Bei den Münchner Opernfestspielen versuchte sich der Theaterregisseur und Sänger Schorsch Kamerum erstmals an einem Opernstück. Er inszenierte Leonard Bernsteins Kurzoper "Trouble in Tahiti".

Von Jörn Florian Fuchs |
    Tja, das hat sich der Münchner Opernintendant Nikolaus Bachler wohl so gedacht. Erst eine prestigeträchtige Uraufführung in der Allerheiligen Hofkirche, dann "Lohengrin" mit Starbesetzung im Nationaltheater und zum Schluss des Festspiel-Premierenreigens noch eine Petitesse von Leonard Bernstein, leicht zu inszenieren, nicht teuer und ein sicherer Publikumshit. Tja, dachte sich hingegen Schorsch Kamerun, wenn ich schon mal eine Oper inszenieren darf, dann will ich mal so richtig viel Geld ausgeben. Und so geschah es dann auch.
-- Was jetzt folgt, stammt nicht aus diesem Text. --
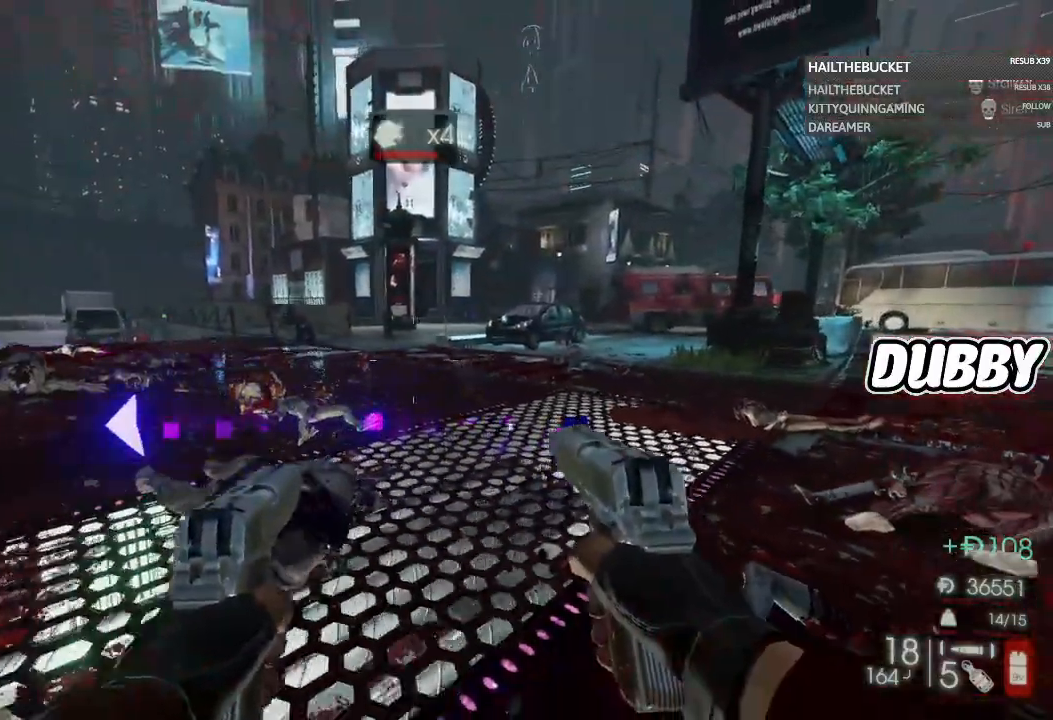
{"dt_ms": 500, "buttons": [], "left_stick": "up", "right_stick": "center", "button_events": []}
    Im Cuvilliéstheater sieht man zu Beginn einen Film: da blättert ein Clown die Seiten eines Buches um und grinst. Im Buch feiert eine Familie Weihnachten, der Kleidungsstil verweist auf die 50er- oder 60er-Jahre des vergangenen Jahrhunderts. Doch ehe man’s versieht, verlässt die hübsch-hässliche Kleinfamilie den Film und kommt auf die Bühne.

    Da wird dann ein bisschen gesungen, ein wenig getanzt und die knappe Handlung der Kurzoper heruntergespult. Ein Paar ist in der Krise, man monologisiert oder giftet sich an und wenn nichts mehr hilft, hilft die Kinoschmonzette "Trouble in Tahiti". Schorsch Kamerun erzählt diese eigentlich zwischen Liebes- und Lebenstraurigkeit sowie sanftem Augenzwinkern changierende Story ohne den Hauch von Tempo oder Temperament. Es passiert rein gar nichts zwischen den Figuren, kein Funke der mitreißenden Rhythmen Bernsteins springt über.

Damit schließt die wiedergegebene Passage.